Directions
Take nothing but the lines from the one with "Fieldpiece JL3KH6 Review" through the one with "to swim before" in the entries below, both ends kept, and return them exactly with pictures left out.

(Items from a dataset)
§ §
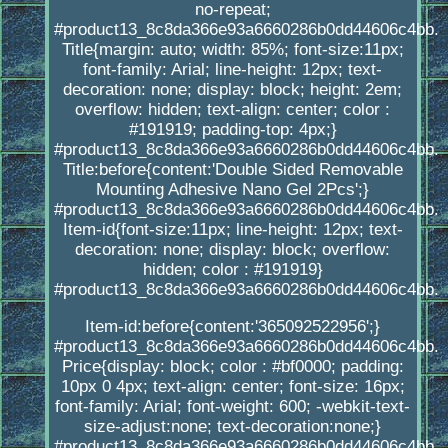
no-repeat;
#product13_8c8da366e93a6660286b0dd44606c4bb.
Title{margin: auto; width: 85%; font-size:11px;
font-family: Arial; line-height: 12px; text-
decoration: none; display: block; height: 2em;
overflow: hidden; text-align: center; color :
#191919; padding-top: 4px;}
#product13_8c8da366e93a6660286b0dd44606c4bb.
Title:before{content:'Double Sided Removable
Mounting Adhesive Nano Gel 2Pcs';}
#product13_8c8da366e93a6660286b0dd44606c4bb.
Item-id{font-size:11px; line-height: 12px; text-
decoration: none; display: block; overflow:
hidden; color : #191919}
#product13_8c8da366e93a6660286b0dd44606c4bb.
Item-id:before{content:'365092522956';}
#product13_8c8da366e93a6660286b0dd44606c4bb.
Price{display: block; color : #bf0000; padding:
10px 0 4px; text-align: center; font-size: 16px;
font-family: Arial; font-weight: 600; -webkit-text-
size-adjust:none; text-decoration:none;}
#product13_8c8da366e93a6660286b0dd44606c4bb.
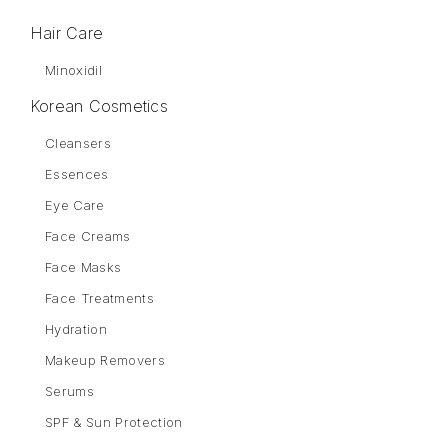
Hair Care
Minoxidil
Korean Cosmetics
Cleansers
Essences
Eye Care
Face Creams
Face Masks
Face Treatments
Hydration
Makeup Removers
Serums
SPF & Sun Protection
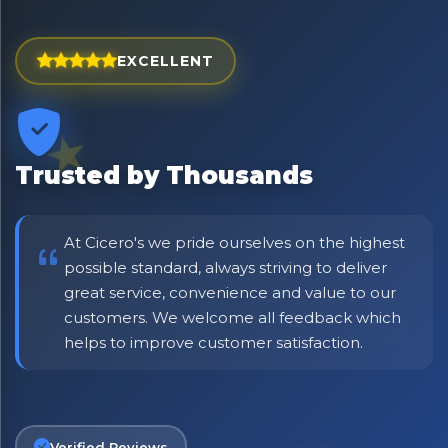
Exciting new offers are coming soon.
⭐ Rated Excellent on Trustpilot
EXCELLENT
Be first to hear about new products & exclusive offers —
including delivery deals.
Trusted by Thousands
At Cicero's we pride ourselves on the highest
possible standard, always striving to deliver
great service, convenience and value to our
customers. We welcome all feedback which
helps to improve customer satisfaction.
Verified Reviews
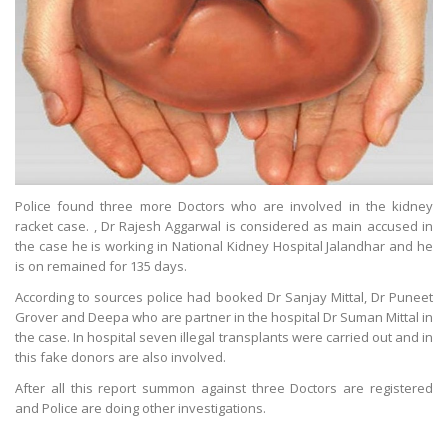
Police found three more Doctors who are involved in the kidney
racket case. , Dr Rajesh Aggarwal is considered as main accused in
the case he is working in National Kidney Hospital Jalandhar and he
is on remained for 135 days.
According to sources police had booked Dr Sanjay Mittal, Dr Puneet
Grover and Deepa who are partner in the hospital Dr Suman Mittal in
the case. In hospital seven illegal transplants were carried out and in
this fake donors are also involved.
After all this report summon against three Doctors are registered
and Police are doing other investigations.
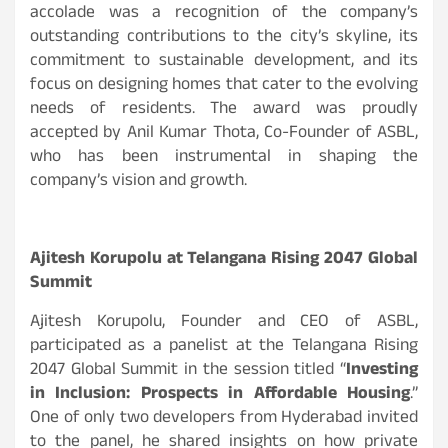
accolade was a recognition of the company’s
outstanding contributions to the city’s skyline, its
commitment to sustainable development, and its
focus on designing homes that cater to the evolving
needs of residents. The award was proudly
accepted by Anil Kumar Thota, Co-Founder of ASBL,
who has been instrumental in shaping the
company’s vision and growth.
Ajitesh Korupolu at Telangana Rising 2047 Global
Summit
Ajitesh Korupolu, Founder and CEO of ASBL,
participated as a panelist at the Telangana Rising
2047 Global Summit in the session titled “
Investing
in Inclusion: Prospects in Affordable Housing
.”
One of only two developers from Hyderabad invited
to the panel, he shared insights on how private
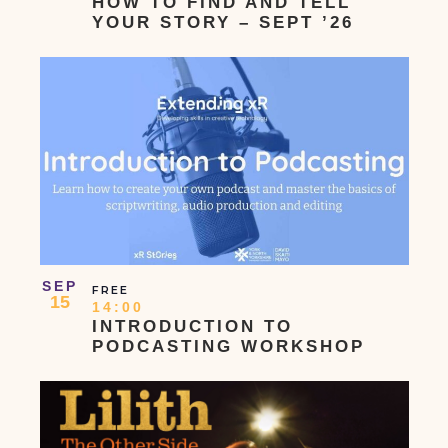
HOW TO FIND AND TELL
YOUR STORY – SEPT ’26
SEP
FREE
15
14:00
INTRODUCTION TO
PODCASTING WORKSHOP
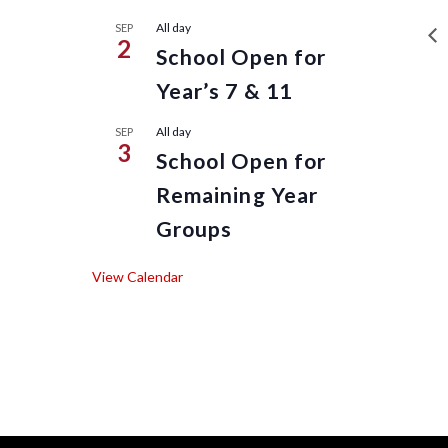
All day
SEP
2
School Open for
Year’s 7 & 11
All day
SEP
3
School Open for
Remaining Year
Groups
View Calendar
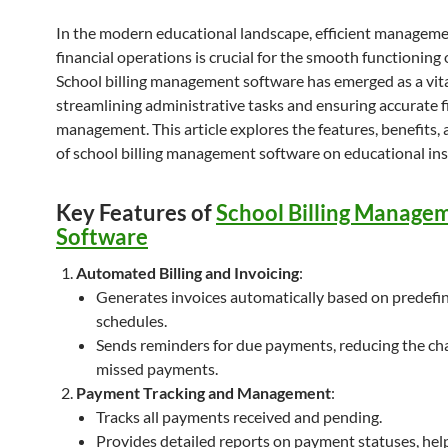
In the modern educational landscape, efficient manageme
financial operations is crucial for the smooth functioning 
School billing management software has emerged as a vita
streamlining administrative tasks and ensuring accurate f
management. This article explores the features, benefits,
of school billing management software on educational ins
Key Features of
School Billing Manage
Software
Automated Billing and Invoicing
:
Generates invoices automatically based on predefi
schedules.
Sends reminders for due payments, reducing the ch
missed payments.
Payment Tracking and Management
:
Tracks all payments received and pending.
Provides detailed reports on payment statuses, hel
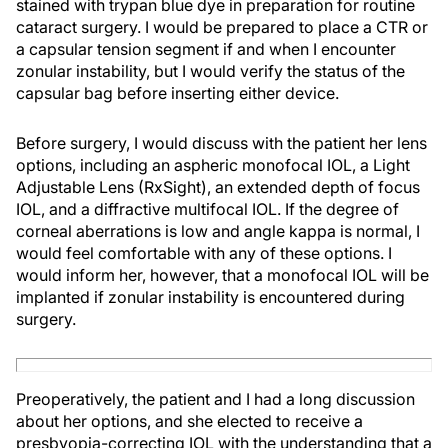
stained with trypan blue dye in preparation for routine
cataract surgery. I would be prepared to place a CTR or
a capsular tension segment if and when I encounter
zonular instability, but I would verify the status of the
capsular bag before inserting either device.
Before surgery, I would discuss with the patient her lens
options, including an aspheric monofocal IOL, a Light
Adjustable Lens (RxSight), an extended depth of focus
IOL, and a diffractive multifocal IOL. If the degree of
corneal aberrations is low and angle kappa is normal, I
would feel comfortable with any of these options. I
would inform her, however, that a monofocal IOL will be
implanted if zonular instability is encountered during
surgery.
Preoperatively, the patient and I had a long discussion
about her options, and she elected to receive a
presbyopia-correcting IOL with the understanding that a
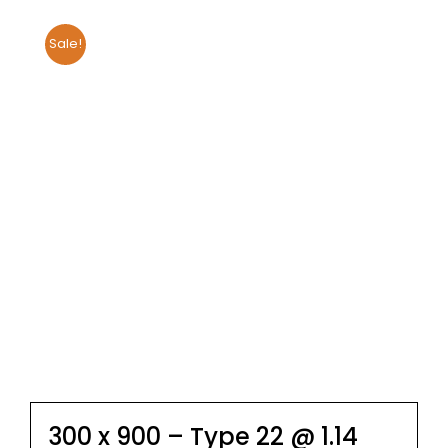
Sale!
300 x 900 – Type 22 @ 1.14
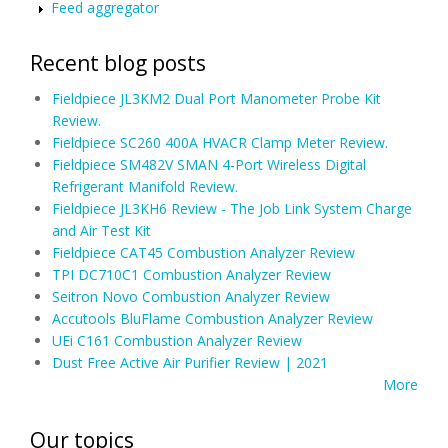
Feed aggregator
Recent blog posts
Fieldpiece JL3KM2 Dual Port Manometer Probe Kit
Review.
Fieldpiece SC260 400A HVACR Clamp Meter Review.
Fieldpiece SM482V SMAN 4-Port Wireless Digital
Refrigerant Manifold Review.
Fieldpiece JL3KH6 Review - The Job Link System Charge
and Air Test Kit
Fieldpiece CAT45 Combustion Analyzer Review
TPI DC710C1 Combustion Analyzer Review
Seitron Novo Combustion Analyzer Review
Accutools BluFlame Combustion Analyzer Review
UEi C161 Combustion Analyzer Review
Dust Free Active Air Purifier Review | 2021
More
Our topics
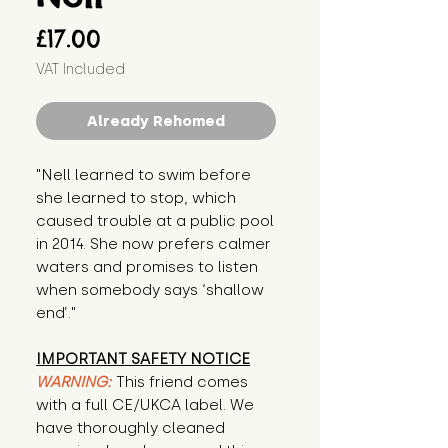
Price
£17.00
VAT Included
Already Rehomed
"Nell learned to swim before 
she learned to stop, which 
caused trouble at a public pool 
in 2014. She now prefers calmer 
waters and promises to listen 
when somebody says ‘shallow 
end’."
IMPORTANT SAFETY NOTICE
WARNING:
This friend comes
with a full CE/UKCA label. We
have thoroughly cleaned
§ §
Written answer
Fieldpiece JL3KH6 Review - The Job Link System Charge
and Air Test Kit
Fieldpiece CAT45 Combustion Analyzer Review
TPI DC710C1 Combustion Analyzer Review
Seitron Novo Combustion Analyzer Review
Accutools BluFlame Combustion Analyzer Review
UEi C161 Combustion Analyzer Review
Dust Free Active Air Purifier Review | 2021
More
Our topics
Price
£17.00
VAT Included
Already Rehomed
"Nell learned to swim before 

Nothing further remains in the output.